-- BLOQUE DE TEXTO --
.....

Llamarse Olimpia: Cambiar la vergüenza de bando
POR: JOSÉ LUIS SALAZAR
31-07-2025 02:31:47

Ganadora del Premio Mezcal en el Festival Internacional de Cine de Guadalajara, Llamarse Olimpia, de Indira Cato, sigue la lucha de Olimpia Coral Melo, activista cuya experiencia dio origen a la Ley Olimpia, legislación que castiga la violencia digital de género. En el documental, Olimpia se convierte en una voz generacional, símbolo de una lucha colectiva por trasladar la vergüenza desde las víctimas hacia los agresores.
En el documental Te nombré en el silencio, de José María Espinosa, el final muestra a Mirna, líder del colectivo Las Rastreadoras de El Fuerte, reuniéndose con su grupo en la tumba de su hijo. Entre lágrimas, beben cerveza al ritmo de música de banda. A lo largo del metraje, ya se había revelado la dinámica particular del grupo: bajo gritos como “¡Cállense, pinches viejas!” o regaños a quienes acudían ingenuamente en busca de ayuda, instaban a las nuevas integrantes a buscar a sus desaparecidos, no en las redes sociales, sino en la tierra, con palas.
De manera similar, Kenya Cuevas, protagonista del documental Kenya, de Gisela Delgadillo, asume múltiples gestiones para asegurar un velorio y entierro dignos para su amiga Paola, asesinada mientras ejercía el trabajo sexual. Su crimen quedó impune, pese a existir evidencia en video.

.....

-- MATERIAL SUMINISTRADO --
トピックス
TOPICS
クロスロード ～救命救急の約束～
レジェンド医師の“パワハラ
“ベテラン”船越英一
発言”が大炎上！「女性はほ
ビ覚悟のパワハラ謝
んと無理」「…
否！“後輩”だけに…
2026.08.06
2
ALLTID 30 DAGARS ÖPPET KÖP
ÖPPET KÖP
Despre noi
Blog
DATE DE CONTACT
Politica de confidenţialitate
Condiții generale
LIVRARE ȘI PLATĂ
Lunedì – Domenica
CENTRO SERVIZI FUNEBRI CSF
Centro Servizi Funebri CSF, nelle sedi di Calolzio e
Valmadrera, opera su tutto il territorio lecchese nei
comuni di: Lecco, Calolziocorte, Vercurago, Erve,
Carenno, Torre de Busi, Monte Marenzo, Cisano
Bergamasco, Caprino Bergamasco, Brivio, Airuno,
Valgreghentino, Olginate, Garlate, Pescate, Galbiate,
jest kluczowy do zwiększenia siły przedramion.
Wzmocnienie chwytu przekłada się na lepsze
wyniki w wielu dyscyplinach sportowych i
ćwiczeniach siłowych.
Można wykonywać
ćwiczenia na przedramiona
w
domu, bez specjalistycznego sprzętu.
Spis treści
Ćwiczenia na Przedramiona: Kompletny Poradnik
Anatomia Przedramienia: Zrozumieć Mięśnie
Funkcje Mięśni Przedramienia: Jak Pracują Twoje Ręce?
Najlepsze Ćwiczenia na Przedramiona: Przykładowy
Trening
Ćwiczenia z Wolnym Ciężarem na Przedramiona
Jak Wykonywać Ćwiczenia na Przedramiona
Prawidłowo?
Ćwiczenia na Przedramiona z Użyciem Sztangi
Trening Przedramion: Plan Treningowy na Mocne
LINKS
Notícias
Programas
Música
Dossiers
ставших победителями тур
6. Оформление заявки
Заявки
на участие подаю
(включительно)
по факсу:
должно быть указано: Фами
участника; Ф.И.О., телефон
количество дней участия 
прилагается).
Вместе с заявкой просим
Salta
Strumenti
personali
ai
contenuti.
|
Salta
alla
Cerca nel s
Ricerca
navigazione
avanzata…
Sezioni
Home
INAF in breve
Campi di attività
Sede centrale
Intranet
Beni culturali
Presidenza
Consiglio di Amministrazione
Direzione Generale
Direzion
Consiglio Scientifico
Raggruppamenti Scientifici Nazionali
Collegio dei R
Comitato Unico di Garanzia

.....

-- PREGUNTAS DE ESTUDIO --
(A) Según el texto sobre Llamarse Olimpia, ¿qué premio obtuvo este documental en el Festival Internacional de Cine de Guadalajara?
(B) Escribe la continuación del texto sobre Llamarse Olimpia a partir de su última oración.

-- RESPUESTAS --
(A) El Premio Mezcal.

(B)
En Li Cham, de Anais Tsuyeb, tres mujeres tsotsiles enfrentan múltiples formas de violencia: jornadas laborales extenuantes, abusos físicos, económicos y sexuales en sus matrimonios, y el sufrimiento de partos y embarazos fallidos. El zapatismo se convierte para ellas en refugio y arma de resistencia.
Todas estas mujeres están emparentadas, de alguna manera, con Olimpia Coral Melo. Ninguna de ellas eligió ser líder ni encabezar una causa. Fue la violencia sistémica de una sociedad profundamente patriarcal y la impunidad institucional la que las obligó a alzar la voz. Ya sea por la desaparición de sus hijos, el asesinato de una amiga, la precariedad y los abusos en el trabajo sexual o las múltiples violencias vividas por mujeres indígenas, tanto en sus hogares como en el espacio público o digital, todas enfrentan un mismo enemigo estructural: un sistema que castiga a las víctimas y silencia sus historias.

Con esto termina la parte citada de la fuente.